To ensure accessibility, there is a special section on the Athena Film Festival’s website for films with closed captions available, panels with closed captioning, and pre-recorded Q&As and panels. Attendees, panelists, and filmmakers themselves can continue the conversations on the festival’s Discord channel, where everyone can discuss the movies they have seen and ask questions to generate further conversation. Though the festival cannot be accessed internationally, the virtual format allows anyone in the United States the opportunity to participate in viewings and panels.
In addition to making these narratives more accessible to audiences, the Athena Film Festival took steps to reduce barriers for filmmakers in the submission process. As a result of the pandemic’s damaging financial toll, fee waivers were made extensively available to filmmakers with marginalized identities interested in submitting their work. With this new endeavor came another benefit: including more films in each programming area from younger voices and storytellers.

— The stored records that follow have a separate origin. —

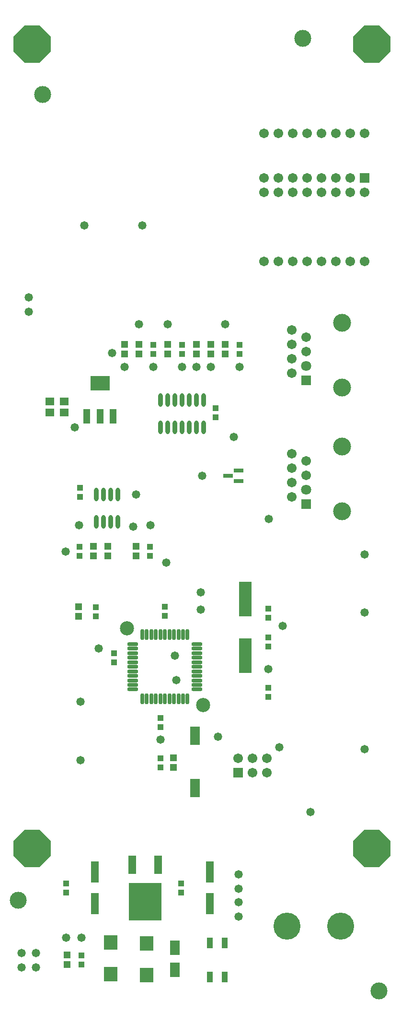
<source format=gts>
%FSLAX24Y24*%
%MOIN*%
G70*
G01*
G75*
G04 Layer_Color=8388736*
%ADD10C,0.0394*%
%ADD11R,0.0354X0.0354*%
%ADD12R,0.0394X0.0945*%
%ADD13R,0.1299X0.0945*%
%ADD14R,0.0532X0.0453*%
%ADD15O,0.0217X0.0689*%
%ADD16O,0.0689X0.0217*%
%ADD17R,0.0472X0.1378*%
%ADD18R,0.0630X0.0236*%
%ADD19R,0.0335X0.0335*%
%ADD20R,0.0610X0.0925*%
%ADD21R,0.0335X0.0669*%
%ADD22R,0.0866X0.0925*%
%ADD23R,0.0394X0.0394*%
%ADD24R,0.0630X0.1181*%
%ADD25O,0.0236X0.0866*%
%ADD26R,0.0492X0.1201*%
%ADD27R,0.2185X0.2559*%
%ADD28R,0.0787X0.2362*%
%ADD29R,0.0532X0.0453*%
%ADD30C,0.0150*%
%ADD31C,0.0300*%
%ADD32C,0.1000*%
%ADD33C,0.0500*%
%ADD34C,0.0250*%
%ADD35C,0.0591*%
%ADD36R,0.0591X0.0591*%
%ADD37C,0.0591*%
%ADD38P,0.2706X8X22.5*%
%ADD39C,0.1800*%
%ADD40C,0.0630*%
%ADD41C,0.1161*%
%ADD42R,0.0591X0.0591*%
%ADD43C,0.0500*%
%ADD44C,0.0394*%
%ADD45C,0.0098*%
%ADD46C,0.0100*%
%ADD47C,0.0236*%
%ADD48C,0.0079*%
%ADD49C,0.1181*%
%ADD50R,0.0434X0.0434*%
%ADD51R,0.0474X0.1025*%
%ADD52R,0.1379X0.1025*%
%ADD53R,0.0612X0.0533*%
%ADD54C,0.0984*%
%ADD55O,0.0297X0.0769*%
%ADD56O,0.0769X0.0297*%
%ADD57R,0.0552X0.1458*%
%ADD58R,0.0710X0.0316*%
%ADD59R,0.0415X0.0415*%
%ADD60R,0.0690X0.1005*%
%ADD61R,0.0415X0.0749*%
%ADD62R,0.0946X0.1005*%
%ADD63R,0.0474X0.0474*%
%ADD64R,0.0710X0.1261*%
%ADD65O,0.0316X0.0946*%
%ADD66R,0.0572X0.1281*%
%ADD67R,0.2265X0.2639*%
%ADD68R,0.0867X0.2442*%
%ADD69R,0.0612X0.0533*%
%ADD70C,0.0671*%
%ADD71R,0.0671X0.0671*%
%ADD72C,0.0671*%
%ADD73P,0.2793X8X22.5*%
%ADD74C,0.1880*%
%ADD75C,0.0710*%
%ADD76C,0.1241*%
%ADD77R,0.0671X0.0671*%
%ADD78C,0.0580*%
D49*
X29600Y89800D02*
D03*
X47700Y93700D02*
D03*
X53000Y27500D02*
D03*
X27900Y33800D02*
D03*
D50*
X39257Y34356D02*
D03*
Y34985D02*
D03*
X31257Y34356D02*
D03*
Y34985D02*
D03*
X37803Y45856D02*
D03*
Y46485D02*
D03*
X32207Y61856D02*
D03*
Y62485D02*
D03*
X37807Y43056D02*
D03*
Y43685D02*
D03*
X45307Y54085D02*
D03*
Y53456D02*
D03*
X34576Y50342D02*
D03*
Y50972D02*
D03*
X45307Y47956D02*
D03*
Y48585D02*
D03*
X38118Y53570D02*
D03*
Y54200D02*
D03*
X45307Y51456D02*
D03*
Y52085D02*
D03*
X41650Y67385D02*
D03*
Y68015D02*
D03*
D51*
X32694Y67458D02*
D03*
X33600D02*
D03*
X34506D02*
D03*
D52*
X33600Y69742D02*
D03*
D53*
X31100Y67706D02*
D03*
Y68494D02*
D03*
X30100Y67706D02*
D03*
D54*
X35467Y52700D02*
D03*
X40777Y47380D02*
D03*
D55*
X39693Y47817D02*
D03*
X39378D02*
D03*
X39063D02*
D03*
X38748D02*
D03*
X38433D02*
D03*
X37173D02*
D03*
X36858D02*
D03*
X36543D02*
D03*
X36858Y52265D02*
D03*
X37173D02*
D03*
X37488D02*
D03*
X38433D02*
D03*
X38748D02*
D03*
X39693D02*
D03*
X39378D02*
D03*
X39063D02*
D03*
X38118D02*
D03*
X37803D02*
D03*
X36543D02*
D03*
X37488Y47817D02*
D03*
X37803D02*
D03*
X38118D02*
D03*
D56*
X35894Y49726D02*
D03*
Y50671D02*
D03*
Y50986D02*
D03*
Y51301D02*
D03*
Y51616D02*
D03*
X40343Y48466D02*
D03*
Y48781D02*
D03*
Y49096D02*
D03*
Y49411D02*
D03*
Y49726D02*
D03*
Y50041D02*
D03*
Y50356D02*
D03*
Y50671D02*
D03*
Y50986D02*
D03*
Y51301D02*
D03*
Y51616D02*
D03*
X35894Y50356D02*
D03*
Y50041D02*
D03*
Y49411D02*
D03*
Y49096D02*
D03*
Y48781D02*
D03*
Y48466D02*
D03*
D57*
X41257Y35770D02*
D03*
Y33570D02*
D03*
X33257Y35770D02*
D03*
Y33570D02*
D03*
D58*
X43233Y62946D02*
D03*
Y63694D02*
D03*
X42524Y63320D02*
D03*
D59*
X32177Y57736D02*
D03*
Y58366D02*
D03*
X37087Y57736D02*
D03*
Y58366D02*
D03*
X33307Y53556D02*
D03*
Y54185D02*
D03*
X32307Y29355D02*
D03*
Y29985D02*
D03*
X37300Y72417D02*
D03*
Y71787D02*
D03*
X39300D02*
D03*
X43300Y71787D02*
D03*
X39300Y72417D02*
D03*
X43300Y72417D02*
D03*
D60*
X38807Y30526D02*
D03*
Y28970D02*
D03*
D61*
X41231Y28489D02*
D03*
X42283D02*
D03*
Y30852D02*
D03*
X41231D02*
D03*
D62*
X36857Y30823D02*
D03*
Y28618D02*
D03*
X34357Y30870D02*
D03*
Y28666D02*
D03*
D63*
X34157Y58405D02*
D03*
Y57736D02*
D03*
X33157Y57736D02*
D03*
Y58405D02*
D03*
X36107Y57736D02*
D03*
Y58405D02*
D03*
X38707Y43036D02*
D03*
Y43705D02*
D03*
X32107Y53536D02*
D03*
Y54205D02*
D03*
X31327Y29355D02*
D03*
Y30025D02*
D03*
X40300Y72456D02*
D03*
Y71787D02*
D03*
X41300Y72456D02*
D03*
Y71787D02*
D03*
X42300Y72456D02*
D03*
Y71787D02*
D03*
X35300Y72456D02*
D03*
Y71787D02*
D03*
X38300Y72453D02*
D03*
Y71784D02*
D03*
X36300Y72456D02*
D03*
Y71787D02*
D03*
D64*
X40207Y41620D02*
D03*
Y45235D02*
D03*
D65*
X33357Y60126D02*
D03*
X33857D02*
D03*
X34357D02*
D03*
X34857D02*
D03*
Y62015D02*
D03*
X34357D02*
D03*
X33857D02*
D03*
X33357D02*
D03*
X37800Y66676D02*
D03*
X38300D02*
D03*
X38800D02*
D03*
X39300D02*
D03*
X39800D02*
D03*
X40300D02*
D03*
X40800D02*
D03*
X38800Y68566D02*
D03*
X38300D02*
D03*
X37800D02*
D03*
X40800D02*
D03*
X40300D02*
D03*
X39800D02*
D03*
X39300D02*
D03*
D66*
X37659Y36265D02*
D03*
X35856D02*
D03*
D67*
X36757Y33726D02*
D03*
D68*
X43707Y50820D02*
D03*
Y54757D02*
D03*
D69*
X30100Y68494D02*
D03*
D70*
X50000Y83000D02*
D03*
X46000Y84000D02*
D03*
X47000Y83000D02*
D03*
X52000D02*
D03*
X51000Y84000D02*
D03*
Y83000D02*
D03*
X50000Y84000D02*
D03*
X49000D02*
D03*
Y83000D02*
D03*
X48000Y84000D02*
D03*
Y83000D02*
D03*
X47000Y84000D02*
D03*
X46000Y83000D02*
D03*
X45000D02*
D03*
X45207Y43670D02*
D03*
Y42670D02*
D03*
X44207Y43670D02*
D03*
Y42670D02*
D03*
X43207Y43670D02*
D03*
D71*
X52000Y84000D02*
D03*
X43207Y42670D02*
D03*
D72*
X45000Y84000D02*
D03*
X47957Y71954D02*
D03*
X47932Y63345D02*
D03*
X46957Y70454D02*
D03*
Y71454D02*
D03*
Y72454D02*
D03*
X47957Y72954D02*
D03*
X46957Y73454D02*
D03*
X46932Y61845D02*
D03*
Y62845D02*
D03*
Y63845D02*
D03*
X47932Y64345D02*
D03*
X46932Y64845D02*
D03*
X47000Y78200D02*
D03*
X46000D02*
D03*
X48000D02*
D03*
X49000D02*
D03*
X50000D02*
D03*
X51000D02*
D03*
X52000D02*
D03*
X45000D02*
D03*
X52000Y87100D02*
D03*
X51000D02*
D03*
X50000D02*
D03*
X49000D02*
D03*
X48000D02*
D03*
X47000D02*
D03*
X46000D02*
D03*
X45000D02*
D03*
D73*
X28878Y93307D02*
D03*
X52500D02*
D03*
Y37402D02*
D03*
X28878D02*
D03*
D74*
X46600Y32000D02*
D03*
X50350D02*
D03*
D75*
X47957Y70954D02*
D03*
X47932Y62345D02*
D03*
D76*
X50457Y69454D02*
D03*
Y73954D02*
D03*
X50432Y60845D02*
D03*
Y65345D02*
D03*
D77*
X47957Y69954D02*
D03*
X47932Y61345D02*
D03*
D78*
X36550Y80700D02*
D03*
X32500D02*
D03*
X38900Y49100D02*
D03*
X46081Y44446D02*
D03*
X37807Y44970D02*
D03*
X35907Y59770D02*
D03*
X38207Y57270D02*
D03*
X33500Y51300D02*
D03*
X41807Y45170D02*
D03*
X46307Y52870D02*
D03*
X45307Y49870D02*
D03*
X32250Y47600D02*
D03*
X31200Y58050D02*
D03*
X40707Y63320D02*
D03*
X28134Y30134D02*
D03*
X29134D02*
D03*
Y29134D02*
D03*
X28134D02*
D03*
X31257Y31220D02*
D03*
X43257Y32670D02*
D03*
Y34620D02*
D03*
Y35620D02*
D03*
Y33670D02*
D03*
X32157Y59870D02*
D03*
X37107D02*
D03*
X32307Y31220D02*
D03*
X36107Y62020D02*
D03*
X36257Y33170D02*
D03*
X37257D02*
D03*
X36257Y34170D02*
D03*
X37257D02*
D03*
X31840Y66680D02*
D03*
X39300Y70893D02*
D03*
X40300D02*
D03*
X41300Y70893D02*
D03*
X37300D02*
D03*
X35300Y70893D02*
D03*
X43300Y70893D02*
D03*
X42300Y73860D02*
D03*
X36300Y73860D02*
D03*
X38300Y73857D02*
D03*
X28657Y75700D02*
D03*
Y74700D02*
D03*
X38810Y50800D02*
D03*
X40600Y54000D02*
D03*
Y55200D02*
D03*
X34450Y71850D02*
D03*
X32250Y43550D02*
D03*
X52000Y53800D02*
D03*
Y57850D02*
D03*
X48228Y39961D02*
D03*
X52000Y44300D02*
D03*
X42900Y66005D02*
D03*
X45350Y60300D02*
D03*
M02*

</source>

For instance, part of the festival includes a live event with young filmmakers from the Emerging Filmmaker Mentorship Program, a program hosted by the Barnard Sloate Media Center that supports Barnard students in developing and producing their first short films. At this live event, students who had their productions cut short by the onset of COVID-19 will be discussing how their films are still works-in-progress.

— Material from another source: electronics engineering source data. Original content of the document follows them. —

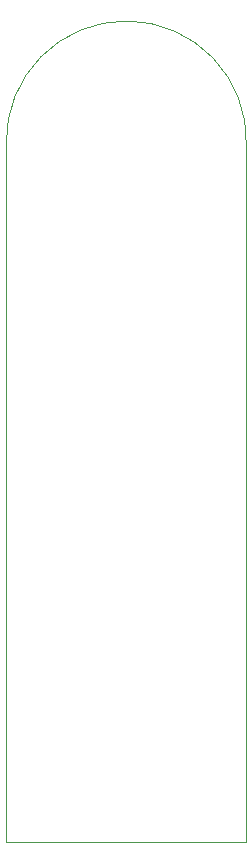
<source format=gbr>
G04 #@! TF.GenerationSoftware,KiCad,Pcbnew,(5.1.9)-1*
G04 #@! TF.CreationDate,2021-03-01T14:13:03+01:00*
G04 #@! TF.ProjectId,button v2_1 - AA [TPL5110],62757474-6f6e-4207-9632-5f31202d2041,rev?*
G04 #@! TF.SameCoordinates,Original*
G04 #@! TF.FileFunction,Profile,NP*
%FSLAX46Y46*%
G04 Gerber Fmt 4.6, Leading zero omitted, Abs format (unit mm)*
G04 Created by KiCad (PCBNEW (5.1.9)-1) date 2021-03-01 14:13:03*
%MOMM*%
%LPD*%
G01*
G04 APERTURE LIST*
G04 #@! TA.AperFunction,Profile*
%ADD10C,0.050000*%
G04 #@! TD*
G04 APERTURE END LIST*
D10*
X137121900Y-113512600D02*
X116801900Y-113512600D01*
X116798824Y-54329378D02*
X116801900Y-113512600D01*
X137121900Y-54508400D02*
X137121900Y-113512600D01*
X116798824Y-54329378D02*
G75*
G02*
X137121900Y-54508400I10163882J176578D01*
G01*
M02*

</source>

These perspectives are also being amplified through one of the festival’s newest program areas called “Discovery,” which features first-time filmmakers from both Barnard and other colleges. In prior years, only about three student short films were shown per festival, but with the new virtual format, the Athena Film Festival can showcase more films from young, diverse voices.
Though the festival will include a variety of new contributors this year, there will be some notable absences. Given the festival’s virtual format, Lesourd mentioned that the festival was unable to bring back staff and volunteers from previous years to help coordinate the festival.
“In terms of the emotional toll, we had to make some hard decisions,” Lesourd said. “We’re used to hiring a fleet of seasonal staff that have been with us for many years, and we didn’t bring them back this year because those positions didn’t exist in the virtual world.”
While the festival’s team is looking forward to inviting those members back one day, in the meantime, this virtual format allows viewers leeway to make the Athena Film Festival their own this year.
“I would say do what you can to try and recreate the festival experience,” Lesourd said. “Grab some popcorn, watch a movie with a friend, and then talk about it. Because I think that’s some of the magic of the festival—it’s being able to have that conversation and digest what you just saw.”
Noah Sheidlower contributed reporting.